### Assigned task
Please restate the data below word for word, omitting all images.

### Supplied records

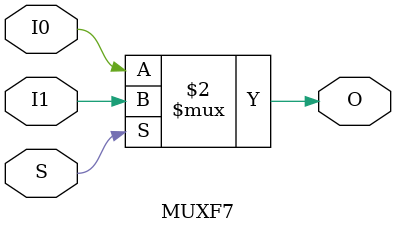
<source format=v>
/*
 * implementation of Spartan-6 MUXF7 for simulation
 */
module MUXF7(
    input I0,
    input I1,
    input S,
    output reg O );

	always @(*) 
        O = S ? I1 : I0;
endmodule


</source>
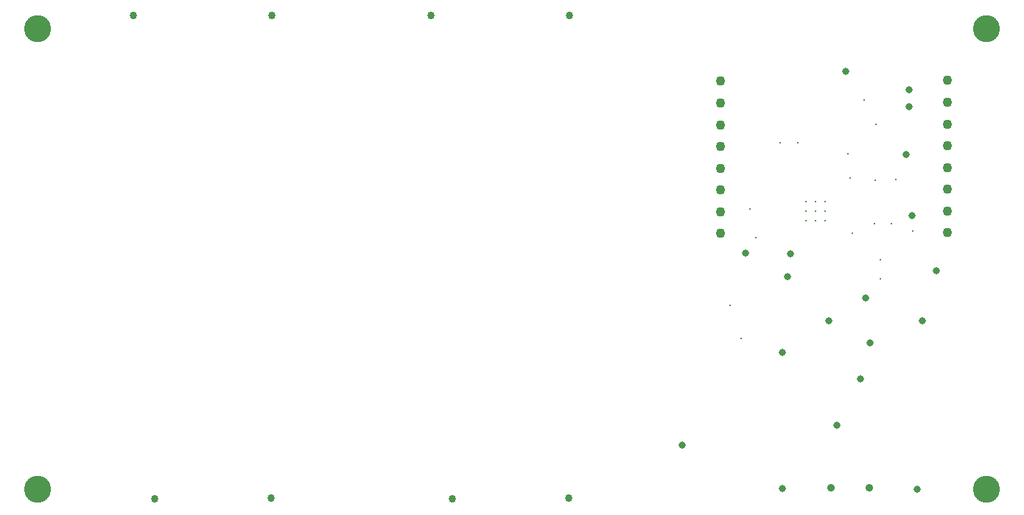
<source format=gbs>
G04*
G04 #@! TF.GenerationSoftware,Altium Limited,Altium Designer,20.2.3 (150)*
G04*
G04 Layer_Color=16711935*
%FSLAX44Y44*%
%MOMM*%
G71*
G04*
G04 #@! TF.SameCoordinates,88EA2407-11FA-4F87-BFA0-285E861C9762*
G04*
G04*
G04 #@! TF.FilePolarity,Negative*
G04*
G01*
G75*
%ADD55C,0.9000*%
%ADD56C,3.1000*%
%ADD57C,1.1000*%
%ADD58C,0.8620*%
%ADD59C,0.8112*%
%ADD60C,0.3000*%
D55*
X963260Y51840D02*
D03*
X1007260D02*
D03*
D56*
X52000Y50000D02*
D03*
Y580000D02*
D03*
X1142000Y580000D02*
D03*
Y50000D02*
D03*
D57*
X1097260Y469840D02*
D03*
Y520640D02*
D03*
Y495240D02*
D03*
Y419840D02*
D03*
Y445240D02*
D03*
Y369840D02*
D03*
Y395240D02*
D03*
Y345240D02*
D03*
X836260Y468840D02*
D03*
Y519640D02*
D03*
Y494240D02*
D03*
Y418840D02*
D03*
Y444240D02*
D03*
Y368840D02*
D03*
Y394240D02*
D03*
Y344240D02*
D03*
D58*
X504000Y595000D02*
D03*
X663000D02*
D03*
X662000Y40000D02*
D03*
X528000Y39000D02*
D03*
X186000D02*
D03*
X320000Y40000D02*
D03*
X321000Y595000D02*
D03*
X162000D02*
D03*
D59*
X997000Y177000D02*
D03*
X1008260Y218840D02*
D03*
X1053000Y510000D02*
D03*
X1057000Y365250D02*
D03*
X907260Y50840D02*
D03*
X1062260Y50340D02*
D03*
X917260Y320840D02*
D03*
X913260Y294840D02*
D03*
X792260Y100840D02*
D03*
X970260Y123840D02*
D03*
X907260Y207840D02*
D03*
X1068260Y243840D02*
D03*
X980260Y530840D02*
D03*
X961260Y243840D02*
D03*
X1003260Y269840D02*
D03*
X865260Y321840D02*
D03*
X1084260Y301840D02*
D03*
X1050260Y434840D02*
D03*
X1053000Y490000D02*
D03*
D60*
X934510Y381090D02*
D03*
Y370090D02*
D03*
Y359090D02*
D03*
X945510Y381090D02*
D03*
Y370090D02*
D03*
Y359090D02*
D03*
X956510Y381090D02*
D03*
Y370090D02*
D03*
Y359090D02*
D03*
X1001260Y497840D02*
D03*
X1033270Y355430D02*
D03*
X1013270D02*
D03*
X860260Y223840D02*
D03*
X847260Y261840D02*
D03*
X877260Y339840D02*
D03*
X1020260Y291840D02*
D03*
Y313840D02*
D03*
X1057260Y346840D02*
D03*
X988270Y344430D02*
D03*
X1014260Y405840D02*
D03*
X983260Y435840D02*
D03*
X1015260Y469840D02*
D03*
X1038260Y406840D02*
D03*
X925260Y448840D02*
D03*
X905260D02*
D03*
X870260Y372840D02*
D03*
X985250Y407750D02*
D03*
M02*

</source>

### Solved problem
<source format=v>
/*
 * implementation of Spartan-6 MUXF7 for simulation
 */
module MUXF7(
    input I0,
    input I1,
    input S,
    output reg O );

	always @(*) 
        O = S ? I1 : I0;
endmodule


</source>
<source format=gbs>
G04*
G04 #@! TF.GenerationSoftware,Altium Limited,Altium Designer,20.2.3 (150)*
G04*
G04 Layer_Color=16711935*
%FSLAX44Y44*%
%MOMM*%
G71*
G04*
G04 #@! TF.SameCoordinates,88EA2407-11FA-4F87-BFA0-285E861C9762*
G04*
G04*
G04 #@! TF.FilePolarity,Negative*
G04*
G01*
G75*
%ADD55C,0.9000*%
%ADD56C,3.1000*%
%ADD57C,1.1000*%
%ADD58C,0.8620*%
%ADD59C,0.8112*%
%ADD60C,0.3000*%
D55*
X963260Y51840D02*
D03*
X1007260D02*
D03*
D56*
X52000Y50000D02*
D03*
Y580000D02*
D03*
X1142000Y580000D02*
D03*
Y50000D02*
D03*
D57*
X1097260Y469840D02*
D03*
Y520640D02*
D03*
Y495240D02*
D03*
Y419840D02*
D03*
Y445240D02*
D03*
Y369840D02*
D03*
Y395240D02*
D03*
Y345240D02*
D03*
X836260Y468840D02*
D03*
Y519640D02*
D03*
Y494240D02*
D03*
Y418840D02*
D03*
Y444240D02*
D03*
Y368840D02*
D03*
Y394240D02*
D03*
Y344240D02*
D03*
D58*
X504000Y595000D02*
D03*
X663000D02*
D03*
X662000Y40000D02*
D03*
X528000Y39000D02*
D03*
X186000D02*
D03*
X320000Y40000D02*
D03*
X321000Y595000D02*
D03*
X162000D02*
D03*
D59*
X997000Y177000D02*
D03*
X1008260Y218840D02*
D03*
X1053000Y510000D02*
D03*
X1057000Y365250D02*
D03*
X907260Y50840D02*
D03*
X1062260Y50340D02*
D03*
X917260Y320840D02*
D03*
X913260Y294840D02*
D03*
X792260Y100840D02*
D03*
X970260Y123840D02*
D03*
X907260Y207840D02*
D03*
X1068260Y243840D02*
D03*
X980260Y530840D02*
D03*
X961260Y243840D02*
D03*
X1003260Y269840D02*
D03*
X865260Y321840D02*
D03*
X1084260Y301840D02*
D03*
X1050260Y434840D02*
D03*
X1053000Y490000D02*
D03*
D60*
X934510Y381090D02*
D03*
Y370090D02*
D03*
Y359090D02*
D03*
X945510Y381090D02*
D03*
Y370090D02*
D03*
Y359090D02*
D03*
X956510Y381090D02*
D03*
Y370090D02*
D03*
Y359090D02*
D03*
X1001260Y497840D02*
D03*
X1033270Y355430D02*
D03*
X1013270D02*
D03*
X860260Y223840D02*
D03*
X847260Y261840D02*
D03*
X877260Y339840D02*
D03*
X1020260Y291840D02*
D03*
Y313840D02*
D03*
X1057260Y346840D02*
D03*
X988270Y344430D02*
D03*
X1014260Y405840D02*
D03*
X983260Y435840D02*
D03*
X1015260Y469840D02*
D03*
X1038260Y406840D02*
D03*
X925260Y448840D02*
D03*
X905260D02*
D03*
X870260Y372840D02*
D03*
X985250Y407750D02*
D03*
M02*

</source>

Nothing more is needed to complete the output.